#### [ACTIONS TO TAKE]
A – In the forum thread on passing packed structs as function arguments, into which two argument types does clang split the struct on rv64gc?
B – Write the next reply in the forum thread on passing packed structs as function arguments, beginning after its final question.

#### [DOCUMENT TEXT]

= = =

Open RalfJung opened 1 year ago
Looks like clang will split
struct P {
int8_t a;
float b;
} __packed__;
into two arguments on rv64gc with i8
and float
respectively as types. Also I think clang will tell LLVM that the struct is packed if necessary on various targets. I also found this function: https://github.com/llvm/llvm-project/blob/d1487670ee1caaf1762c341f9f96cfb07540b5c1/clang/include/clang/CodeGen/CGFunctionInfo.h#L247-L250
into two arguments
So that's <{ i8, f32 }>
? Or really two separate arguments to the function -- like Rust's ScalarPair? Or does that not even make a difference for the ABI?
In this case it seemed like two separate args were emitted. AFAIK LLVM will internally recursively split structs into separate arguments anyway though if byval
is not used. At least that is what it does for Webassembly.
The #[repr(packed)]
attribute explicitly defines and constrains the memory layout for types, while the extern "C"
for functions requires the function's calling convention to be the same as in the C language. On some architectures with only 32-bit and 64-bit register widths, separating the passing of i8
and f32
can improve access performance. So, as long as parameter passing matches the C calling convention of the target architecture, it is correct. Isn't it?

= = =

#### [RECORDS]
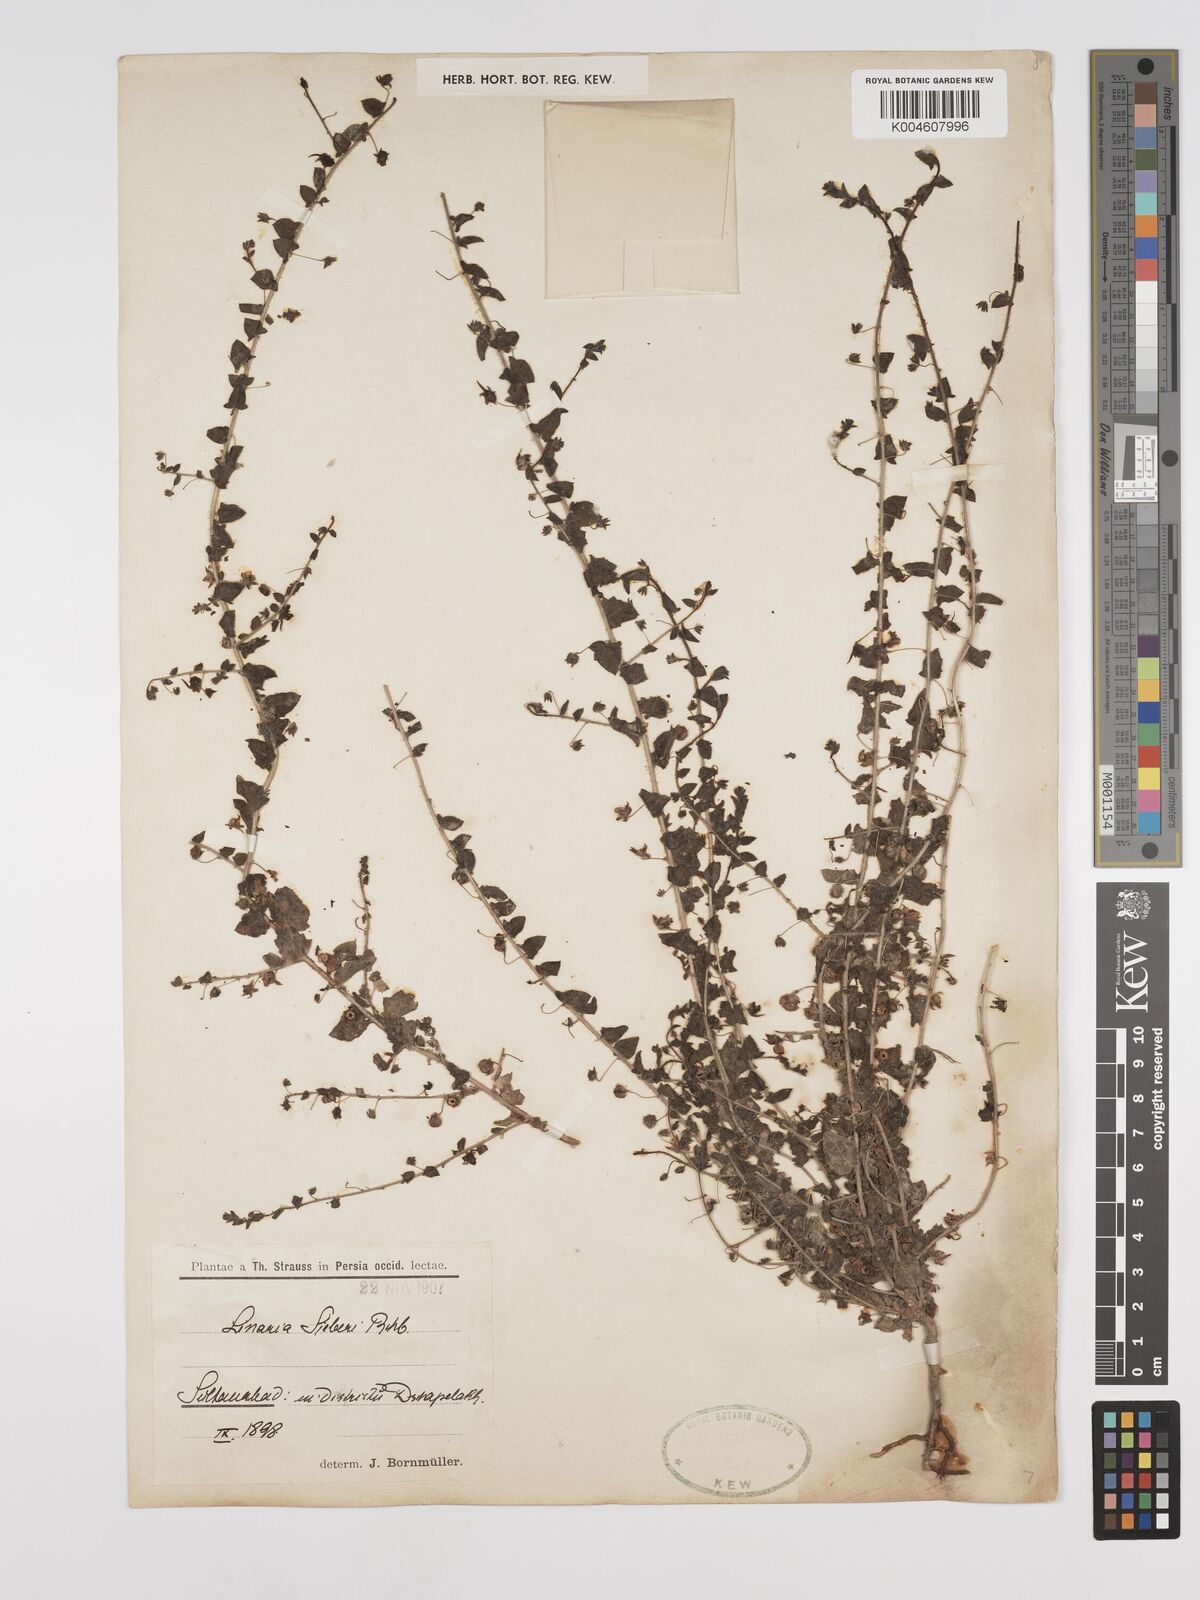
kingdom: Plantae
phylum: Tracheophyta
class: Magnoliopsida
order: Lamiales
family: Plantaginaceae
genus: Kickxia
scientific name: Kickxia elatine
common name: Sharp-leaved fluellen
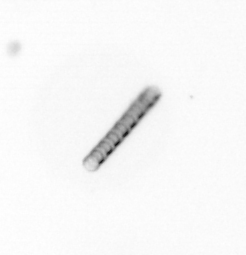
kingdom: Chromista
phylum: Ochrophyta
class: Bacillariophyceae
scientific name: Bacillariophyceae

= = =

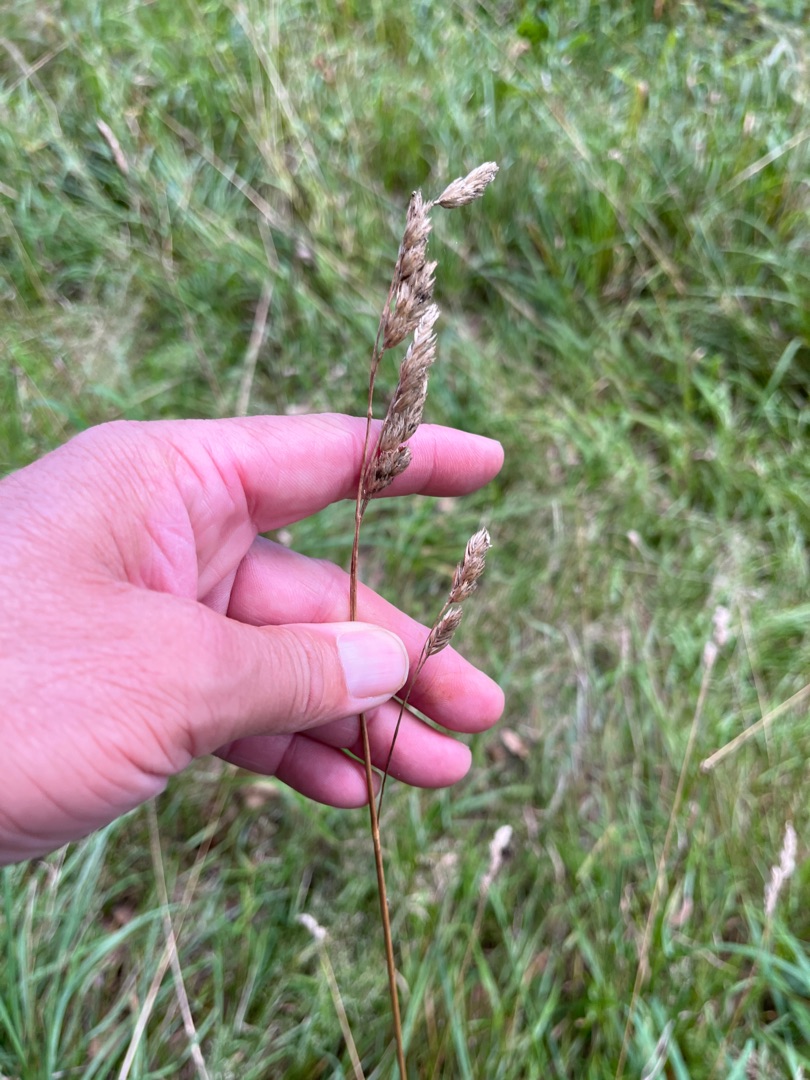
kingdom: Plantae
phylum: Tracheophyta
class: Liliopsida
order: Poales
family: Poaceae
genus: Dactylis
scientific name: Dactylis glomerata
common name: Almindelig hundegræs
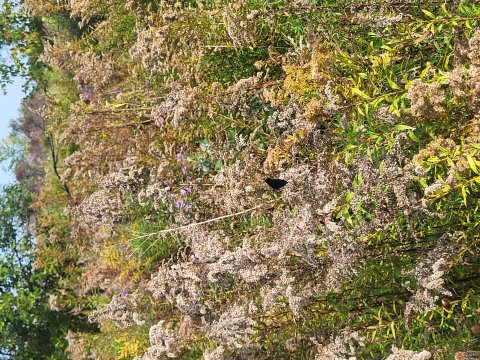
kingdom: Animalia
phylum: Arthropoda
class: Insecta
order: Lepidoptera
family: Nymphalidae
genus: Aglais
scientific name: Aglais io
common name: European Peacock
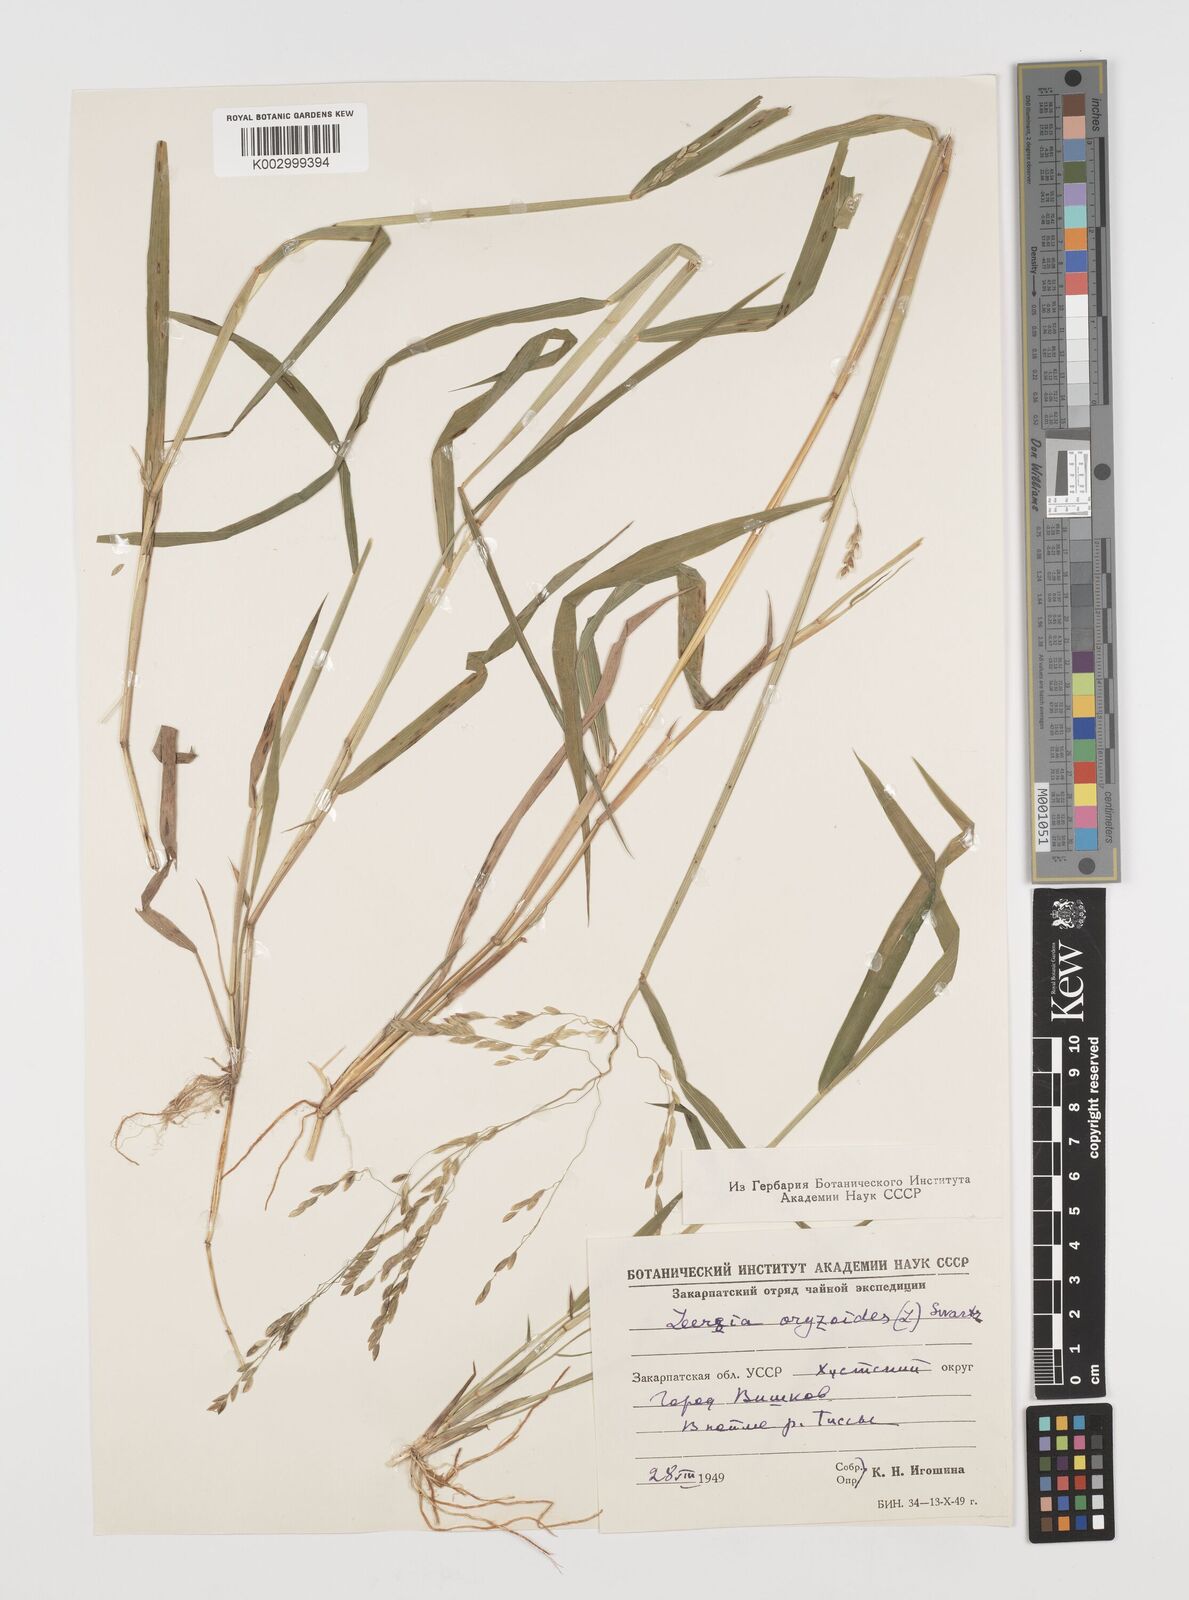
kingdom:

= = =

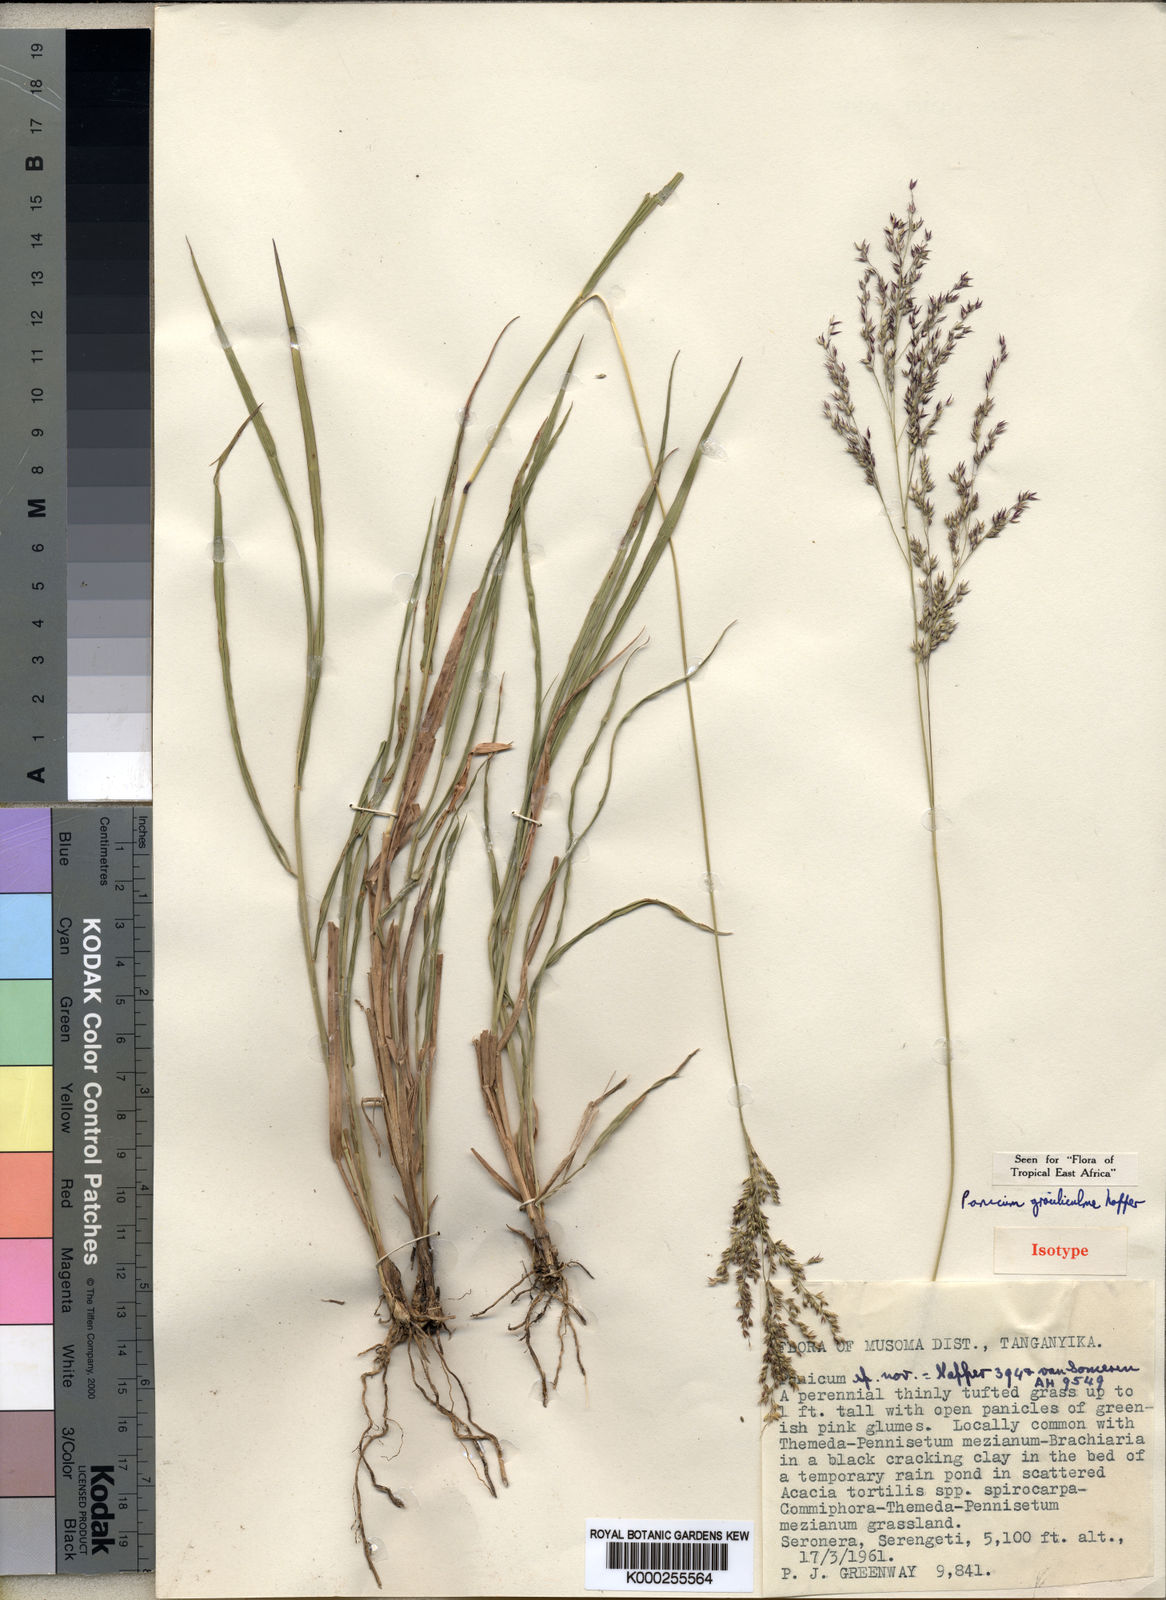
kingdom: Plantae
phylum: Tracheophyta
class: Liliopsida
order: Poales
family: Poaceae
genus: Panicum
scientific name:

= = =

#### [EXERCISE RESPONSES]
A – It splits the struct into an i8 argument and a float argument.

B –
The issue is with how we turn the value as represented in memory into an argument that can be passed in registers. Currently we assume that the value as represented in memory and the llvm type we use for argument passing have the same layout, which is not the case for aligned/packed structs as the llvm type has a different amount of padding from the real type.
The #[repr(packed)] attribute explicitly defines and constrains the memory layout for types, while the extern "C" for functions requires the function's calling convention to be the same as in the C language.
The issue is: when I declare a packed type in C, and a packed type in Rust, then they should be ABI-compatible. But currently they are not. If you take the type P
from my example, declare an equivalent type in C, have a C function that takes a struct P
as argument, and call it from Rust, then things will explode in the most amazing ways.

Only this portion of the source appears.